____ AVAILABLE RECORDS

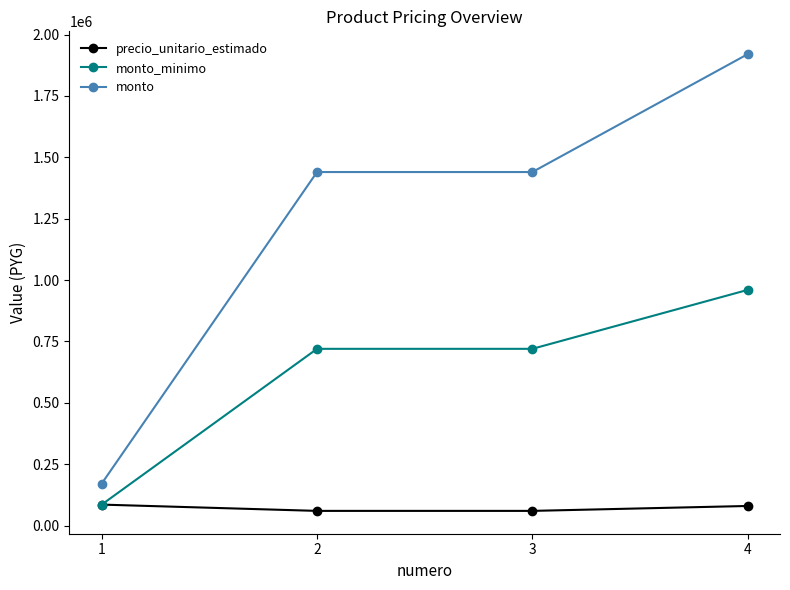

True or false: precio_unitario_estimado and monto cross at least once.

False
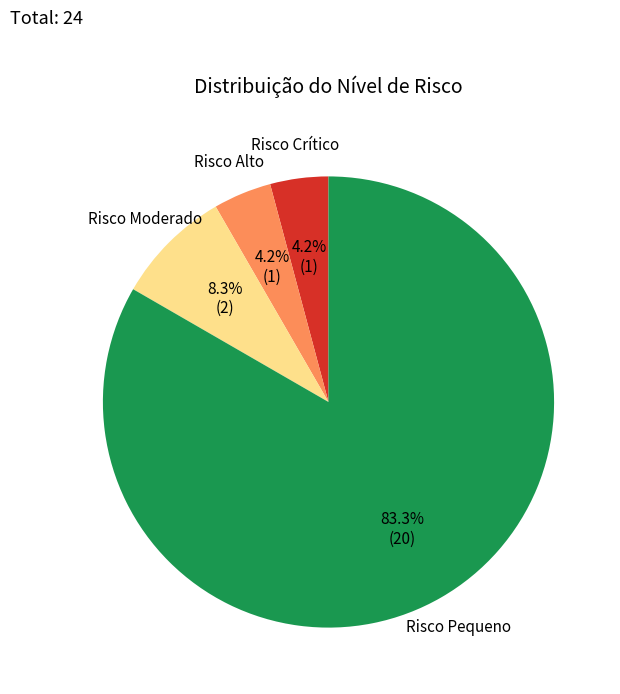

To the nearest percent, what portion does Risco Alto represent?

4%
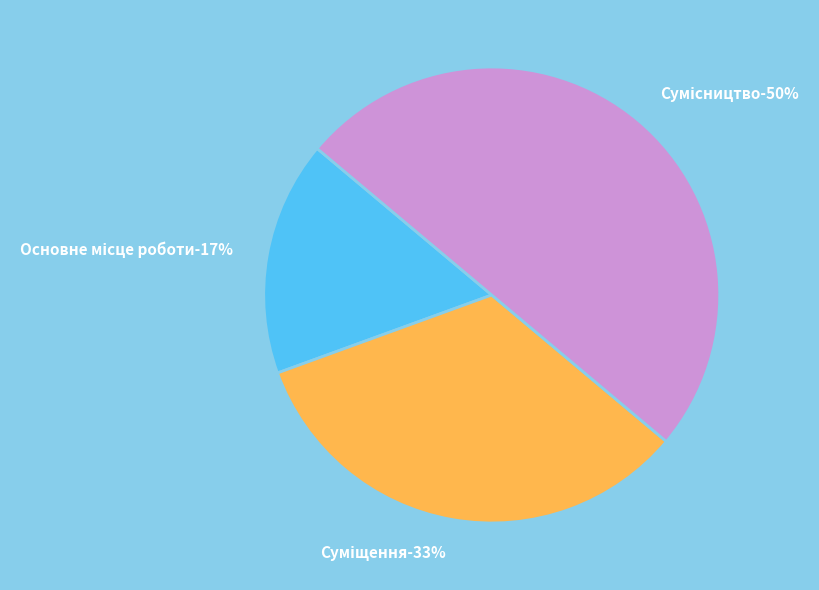

How many slices are in this pie chart?

3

________

ABOUT THIS TASK - Switch "slices" to "wedges" throughout the listing above and change nothing else. Reproduce the listing without the pictures.

TASK OUTPUT -
True or false: precio_unitario_estimado and monto cross at least once.

False

To the nearest percent, what portion does Risco Alto represent?

4%

How many wedges are in this pie chart?

3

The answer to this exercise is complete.